### What the exercise asks
Your answer should repeat every record verbatim.

### Task input
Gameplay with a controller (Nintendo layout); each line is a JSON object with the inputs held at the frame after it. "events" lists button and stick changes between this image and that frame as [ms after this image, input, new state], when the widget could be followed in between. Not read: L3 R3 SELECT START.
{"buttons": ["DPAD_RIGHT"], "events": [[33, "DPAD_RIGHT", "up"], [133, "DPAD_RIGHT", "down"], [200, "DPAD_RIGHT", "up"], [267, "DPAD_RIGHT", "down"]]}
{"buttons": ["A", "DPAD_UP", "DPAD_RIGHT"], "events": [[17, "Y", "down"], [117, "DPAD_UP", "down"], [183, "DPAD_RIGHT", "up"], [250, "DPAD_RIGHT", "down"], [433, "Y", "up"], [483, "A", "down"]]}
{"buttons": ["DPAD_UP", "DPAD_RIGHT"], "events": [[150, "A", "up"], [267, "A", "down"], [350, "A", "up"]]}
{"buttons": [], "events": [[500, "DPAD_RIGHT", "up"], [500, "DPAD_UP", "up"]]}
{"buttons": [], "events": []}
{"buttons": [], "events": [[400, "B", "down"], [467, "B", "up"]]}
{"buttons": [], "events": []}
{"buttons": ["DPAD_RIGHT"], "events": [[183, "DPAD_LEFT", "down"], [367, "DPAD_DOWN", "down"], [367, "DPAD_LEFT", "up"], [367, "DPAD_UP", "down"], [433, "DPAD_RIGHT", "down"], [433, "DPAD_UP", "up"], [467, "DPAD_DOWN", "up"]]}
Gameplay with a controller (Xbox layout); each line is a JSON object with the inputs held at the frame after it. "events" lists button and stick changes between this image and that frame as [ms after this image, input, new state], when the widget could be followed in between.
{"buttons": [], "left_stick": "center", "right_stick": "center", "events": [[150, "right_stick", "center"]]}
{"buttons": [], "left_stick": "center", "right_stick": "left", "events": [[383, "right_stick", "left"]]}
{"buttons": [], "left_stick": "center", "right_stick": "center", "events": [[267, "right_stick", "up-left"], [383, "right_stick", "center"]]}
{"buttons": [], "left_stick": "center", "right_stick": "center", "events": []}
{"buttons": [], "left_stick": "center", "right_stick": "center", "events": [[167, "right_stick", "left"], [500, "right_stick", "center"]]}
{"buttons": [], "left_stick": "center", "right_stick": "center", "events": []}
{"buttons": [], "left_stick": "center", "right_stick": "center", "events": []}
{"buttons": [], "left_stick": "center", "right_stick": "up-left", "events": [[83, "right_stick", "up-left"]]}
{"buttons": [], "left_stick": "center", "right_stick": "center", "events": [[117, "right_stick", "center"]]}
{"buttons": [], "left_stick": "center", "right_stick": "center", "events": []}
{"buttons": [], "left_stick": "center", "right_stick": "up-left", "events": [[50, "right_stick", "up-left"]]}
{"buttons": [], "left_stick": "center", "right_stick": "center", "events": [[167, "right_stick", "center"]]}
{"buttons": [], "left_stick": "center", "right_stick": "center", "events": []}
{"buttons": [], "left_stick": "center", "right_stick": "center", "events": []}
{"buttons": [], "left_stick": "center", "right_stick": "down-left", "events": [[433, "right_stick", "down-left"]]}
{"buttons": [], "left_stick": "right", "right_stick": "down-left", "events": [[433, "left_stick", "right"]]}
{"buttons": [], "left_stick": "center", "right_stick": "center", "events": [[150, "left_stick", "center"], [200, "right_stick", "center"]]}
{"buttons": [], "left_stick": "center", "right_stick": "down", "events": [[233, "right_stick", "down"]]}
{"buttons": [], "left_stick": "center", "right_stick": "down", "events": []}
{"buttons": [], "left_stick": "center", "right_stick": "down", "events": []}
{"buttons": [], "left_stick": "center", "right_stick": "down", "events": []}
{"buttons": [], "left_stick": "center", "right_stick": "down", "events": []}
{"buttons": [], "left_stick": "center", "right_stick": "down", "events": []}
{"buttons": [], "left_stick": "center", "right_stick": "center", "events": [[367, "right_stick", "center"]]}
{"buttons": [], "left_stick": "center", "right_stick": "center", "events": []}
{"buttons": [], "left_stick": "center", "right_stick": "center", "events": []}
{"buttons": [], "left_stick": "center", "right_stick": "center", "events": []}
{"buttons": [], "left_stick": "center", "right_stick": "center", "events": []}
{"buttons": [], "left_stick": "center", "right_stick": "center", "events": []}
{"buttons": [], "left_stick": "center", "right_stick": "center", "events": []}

### Result for this task
Gameplay with a controller (Nintendo layout); each line is a JSON object with the inputs held at the frame after it. "events" lists button and stick changes between this image and that frame as [ms after this image, input, new state], when the widget could be followed in between. Not read: L3 R3 SELECT START.
{"buttons": ["DPAD_RIGHT"], "events": [[33, "DPAD_RIGHT", "up"], [133, "DPAD_RIGHT", "down"], [200, "DPAD_RIGHT", "up"], [267, "DPAD_RIGHT", "down"]]}
{"buttons": ["A", "DPAD_UP", "DPAD_RIGHT"], "events": [[17, "Y", "down"], [117, "DPAD_UP", "down"], [183, "DPAD_RIGHT", "up"], [250, "DPAD_RIGHT", "down"], [433, "Y", "up"], [483, "A", "down"]]}
{"buttons": ["DPAD_UP", "DPAD_RIGHT"], "events": [[150, "A", "up"], [267, "A", "down"], [350, "A", "up"]]}
{"buttons": [], "events": [[500, "DPAD_RIGHT", "up"], [500, "DPAD_UP", "up"]]}
{"buttons": [], "events": []}
{"buttons": [], "events": [[400, "B", "down"], [467, "B", "up"]]}
{"buttons": [], "events": []}
{"buttons": ["DPAD_RIGHT"], "events": [[183, "DPAD_LEFT", "down"], [367, "DPAD_DOWN", "down"], [367, "DPAD_LEFT", "up"], [367, "DPAD_UP", "down"], [433, "DPAD_RIGHT", "down"], [433, "DPAD_UP", "up"], [467, "DPAD_DOWN", "up"]]}
Gameplay with a controller (Xbox layout); each line is a JSON object with the inputs held at the frame after it. "events" lists button and stick changes between this image and that frame as [ms after this image, input, new state], when the widget could be followed in between.
{"buttons": [], "left_stick": "center", "right_stick": "center", "events": [[150, "right_stick", "center"]]}
{"buttons": [], "left_stick": "center", "right_stick": "left", "events": [[383, "right_stick", "left"]]}
{"buttons": [], "left_stick": "center", "right_stick": "center", "events": [[267, "right_stick", "up-left"], [383, "right_stick", "center"]]}
{"buttons": [], "left_stick": "center", "right_stick": "center", "events": []}
{"buttons": [], "left_stick": "center", "right_stick": "center", "events": [[167, "right_stick", "left"], [500, "right_stick", "center"]]}
{"buttons": [], "left_stick": "center", "right_stick": "center", "events": []}
{"buttons": [], "left_stick": "center", "right_stick": "center", "events": []}
{"buttons": [], "left_stick": "center", "right_stick": "up-left", "events": [[83, "right_stick", "up-left"]]}
{"buttons": [], "left_stick": "center", "right_stick": "center", "events": [[117, "right_stick", "center"]]}
{"buttons": [], "left_stick": "center", "right_stick": "center", "events": []}
{"buttons": [], "left_stick": "center", "right_stick": "up-left", "events": [[50, "right_stick", "up-left"]]}
{"buttons": [], "left_stick": "center", "right_stick": "center", "events": [[167, "right_stick", "center"]]}
{"buttons": [], "left_stick": "center", "right_stick": "center", "events": []}
{"buttons": [], "left_stick": "center", "right_stick": "center", "events": []}
{"buttons": [], "left_stick": "center", "right_stick": "down-left", "events": [[433, "right_stick", "down-left"]]}
{"buttons": [], "left_stick": "right", "right_stick": "down-left", "events": [[433, "left_stick", "right"]]}
{"buttons": [], "left_stick": "center", "right_stick": "center", "events": [[150, "left_stick", "center"], [200, "right_stick", "center"]]}
{"buttons": [], "left_stick": "center", "right_stick": "down", "events": [[233, "right_stick", "down"]]}
{"buttons": [], "left_stick": "center", "right_stick": "down", "events": []}
{"buttons": [], "left_stick": "center", "right_stick": "down", "events": []}
{"buttons": [], "left_stick": "center", "right_stick": "down", "events": []}
{"buttons": [], "left_stick": "center", "right_stick": "down", "events": []}
{"buttons": [], "left_stick": "center", "right_stick": "down", "events": []}
{"buttons": [], "left_stick": "center", "right_stick": "center", "events": [[367, "right_stick", "center"]]}
{"buttons": [], "left_stick": "center", "right_stick": "center", "events": []}
{"buttons": [], "left_stick": "center", "right_stick": "center", "events": []}
{"buttons": [], "left_stick": "center", "right_stick": "center", "events": []}
{"buttons": [], "left_stick": "center", "right_stick": "center", "events": []}
{"buttons": [], "left_stick": "center", "right_stick": "center", "events": []}
{"buttons": [], "left_stick": "center", "right_stick": "center", "events": []}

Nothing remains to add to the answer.